> **TESTO DELL'ESERCIZIO**:
┌────────

Quei tre personaggi che contano nell'Europa a pezzi
"È molto importante esaminare le posizioni di Merkel, Draghi, Obama e soprattutto gli interessi che muovono ciascuno di essi, non parlo di interessi personali ma di quelli che ciascuno di loro oggettivamente rappresenta"


Di EUGENIO SCALFARI
24 aprile 2016

In questa fase drammaticamente agitata in Europa i personaggi che contano sulla sorte del nostro continente sono tre: Angela Merkel, Mario Draghi, Barack Obama, da posizioni diverse e talvolta contrapposte. Ma conta anche, sia pure a un livello minore, Matteo Renzi.

È molto importante esaminare le loro rispettive posizioni e soprattutto gli interessi che muovono ciascuno di essi, non parlo di interessi personali ma di quelli che ciascuno di loro oggettivamente rappresenta.

La Merkel, ovviamente, rappresenta l’interesse della Germania ma con un “però” grande come un grattacielo: l’egemonia tedesca sull’Europa che, se fosse unificata su un modello federale, non potrebbe esser guidata che dalla Germania.

Questo è il dilemma della Cancelliera: la Germania di oggi e quella d’un possibile domani, il pensiero breve e lo sguardo lungo. Una contraddizione non da poco che fino a qualche tempo fa Angela ha saputo gestire con sapiente abilità, ma che negli ultimi due mesi sembra esserle sfuggita di mano sotto la pressione di interessi di lobby estremamente potenti e con l’approssimarsi dell’appuntamento elettorale.

In questa situazione alquanto paradossale il partito socialista alleato con la Cdu comincia a muoversi con crescente autonomia critica contro la politica di rigore economico che la Cancelliera sostiene più che mai. È difficile capire dove potrà arrivare questa nuova posizione dei socialisti, anch’essa è probabilmente ispirata dall’imminenza elettorale.

Mario Draghi, presidente dalla Banca centrale europea, non ha le contraddizioni della Cancelliera sul ruolo "a breve e a lungo" della Germania. Ha una posizione chiarissima sui compiti della Bce: derivano dallo statuto della Banca ed anche dai modi di applicarlo e dalle conseguenze che ne possono derivare. Deve realizzare la stabilità dei prezzi ad un livello appena sotto il 2 per cento d'inflazione. Questo e non altro.

Sembra facile ma non lo è affatto in un'Europa ancora così nazionalistica e quindi divisa su quasi tutti i temi di fondo: i tassi d'interesse, i tassi di cambio, la gestione dei debiti sovrani, il rapporto tra il debito pubblico e il Pil, la politica bancaria, la flessibilità economica, il neo-keynesismo e il suo contrario, la politica fiscale, le immigrazioni, la lotta al terrorismo e le risorse economiche necessarie per portarla avanti con efficacia.

└────────

> **CONSEGNA**: Riporta parola per parola il brano dell'articolo su Merkel, Draghi e Obama, partendo dalle parole "È molto importante esaminare le loro" e fermandoti dopo "che dalla Germania.". I record riportati di seguito non servono allo svolgimento.

> **DATI DA ANALIZZARE**:

┌────────

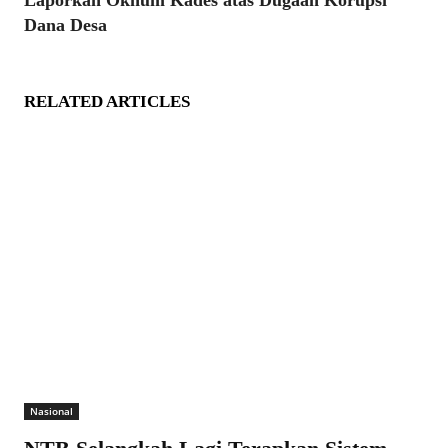
Laporkan Oknum Kades atas Dugaan Korupsi
Dana Desa
RELATED ARTICLES
Nasional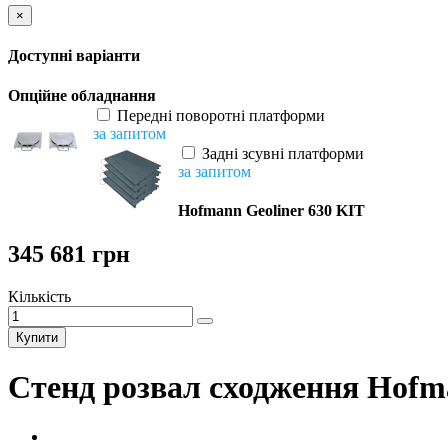
×
Доступні варіанти
Опційне обладнання
Передні поворотні платформи
за запитом
Задні зсувні платформи
за запитом
Hofmann Geoliner 630 KIT
345 681 грн
Кількість
Купити
Стенд розвал сходження Hofma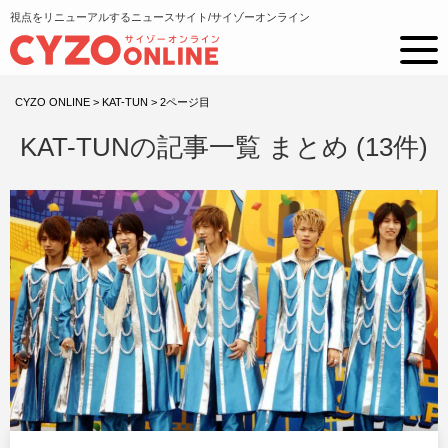
視点をリニューアルするニュースサイト/サイゾーオンライン
CYZO ONLINE
>
KAT-TUN
>
2ページ目
KAT-TUNの記事一覧 まとめ (13件)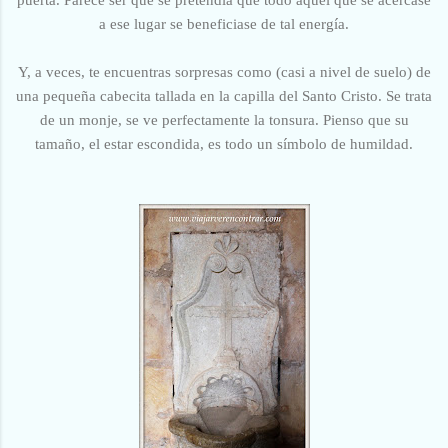
a ese lugar se beneficiase de tal energía.
Y, a veces, te encuentras sorpresas como (casi a nivel de suelo) de
una pequeña cabecita tallada en la capilla del Santo Cristo. Se trata
de un monje, se ve perfectamente la tonsura. Pienso que su
tamaño, el estar escondida, es todo un símbolo de humildad.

└────────

> **SOLUZIONE**:
È molto importante esaminare le loro rispettive posizioni e soprattutto gli interessi che muovono ciascuno di essi, non parlo di interessi personali ma di quelli che ciascuno di loro oggettivamente rappresenta.

La Merkel, ovviamente, rappresenta l’interesse della Germania ma con un “però” grande come un grattacielo: l’egemonia tedesca sull’Europa che, se fosse unificata su un modello federale, non potrebbe esser guidata che dalla Germania.